Mumbai and Maharashtra have lived with the Shiv Sena for decades. Similar right-wing “state-pride” parties have not come to power in Karnataka, but the more Kannada gets disrespected by people who move in from elsewhere, the more such parties will get empowered. The Shiv Sena, too, started with the same sort of vigilantism meted to the Manipuri in Bangalore, long before they actually came to power in the state government or formed alliances with national parties.

I am embarrassed that I lived in Bangalore for 6 years and did not learn the language. I will not make that mistake again.

On the flip side, I can see how much more enjoyable it is to be able to speak a little French when living in France. And, more recently, I learned a smattering of Italian for a week-long visit there, and though my able to communicate would largely have been a failure if it hadn’t been for Google Translate (and for the fact that many of them speak some French and English). the mere fact of my trying clearly influenced their reactions.

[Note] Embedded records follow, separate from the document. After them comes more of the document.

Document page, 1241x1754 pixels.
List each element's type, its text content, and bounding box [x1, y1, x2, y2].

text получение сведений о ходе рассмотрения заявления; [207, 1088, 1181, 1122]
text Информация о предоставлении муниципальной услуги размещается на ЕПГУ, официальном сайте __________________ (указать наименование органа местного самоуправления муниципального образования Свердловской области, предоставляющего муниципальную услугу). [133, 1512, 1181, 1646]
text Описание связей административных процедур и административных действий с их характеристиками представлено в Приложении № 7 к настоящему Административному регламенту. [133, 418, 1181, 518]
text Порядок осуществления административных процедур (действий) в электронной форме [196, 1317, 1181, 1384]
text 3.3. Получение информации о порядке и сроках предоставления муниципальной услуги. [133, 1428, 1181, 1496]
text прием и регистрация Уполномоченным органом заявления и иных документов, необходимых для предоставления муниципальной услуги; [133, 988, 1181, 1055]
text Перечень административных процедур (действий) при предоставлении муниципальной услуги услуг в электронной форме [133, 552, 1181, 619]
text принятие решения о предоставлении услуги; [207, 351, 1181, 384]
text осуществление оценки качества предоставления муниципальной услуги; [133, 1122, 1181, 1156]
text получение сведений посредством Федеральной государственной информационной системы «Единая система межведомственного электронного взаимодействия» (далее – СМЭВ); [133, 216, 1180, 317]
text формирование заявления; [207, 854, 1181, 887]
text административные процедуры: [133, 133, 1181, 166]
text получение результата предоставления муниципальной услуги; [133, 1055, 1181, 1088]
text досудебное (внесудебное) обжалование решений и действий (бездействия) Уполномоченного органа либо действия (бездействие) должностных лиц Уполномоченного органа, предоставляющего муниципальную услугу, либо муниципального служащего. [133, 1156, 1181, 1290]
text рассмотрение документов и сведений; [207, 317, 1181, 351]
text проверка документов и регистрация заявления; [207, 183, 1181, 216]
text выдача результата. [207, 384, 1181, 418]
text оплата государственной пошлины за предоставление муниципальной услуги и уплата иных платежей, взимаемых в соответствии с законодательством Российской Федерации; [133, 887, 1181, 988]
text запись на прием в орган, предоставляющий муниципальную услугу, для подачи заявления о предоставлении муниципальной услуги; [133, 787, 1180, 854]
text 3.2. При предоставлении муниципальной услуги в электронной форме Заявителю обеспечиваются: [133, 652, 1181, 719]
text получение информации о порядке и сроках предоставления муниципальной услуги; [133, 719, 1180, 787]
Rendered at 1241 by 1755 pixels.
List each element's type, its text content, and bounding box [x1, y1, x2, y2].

Now to the second item, about mandating Tamil as a subject in schools in Chennai. I found the news article ambiguous, but

  • If it were restricted to state board schools and it could be either first or second language, I wouldn’t have a problem and would in fact be totally in favour.
  • If (as the article suggests) it includes central board schools (CBSE and ICSE) then it depends on what is required. Having it as a third language, with very basic skills taught, would be fine. But there is no third language in class 10, and imposing one beyond the other subjects would be an unnecessary load.
  • I am definitely against imposing Tamil as a second or first language at that level in non-state-board schools: it is a challenging language and people moving here from other states should not have to make their children suffer (and, indeed, it will discourage such movement and, eventually, affect the economy).

But this move, again, seems to be a reaction to recent moves (by the Modi government in particular, but also by its predecessor) pushing Hindi on all parts of India. And this is again an example of what I said above in the context of Bangalore and Mumbai: disrespecting the local language will cause a reaction. This is not to justify the reaction, only to point out that the original cause was unjustifiable.

It is disgraceful that a student was beaten up in Bangalore for not knowing Kannada. It is alarming that Tamil Nadu is possibly playing with the education of students from other states in this way. But this does not mean that the people who refuse to learn Kannada, or the people who sit in Delhi and impose Hindi on others, are correct to do so. Two wrongs don’t make a right, as they say; but equally, a wrong doesn’t make a previous wrong right.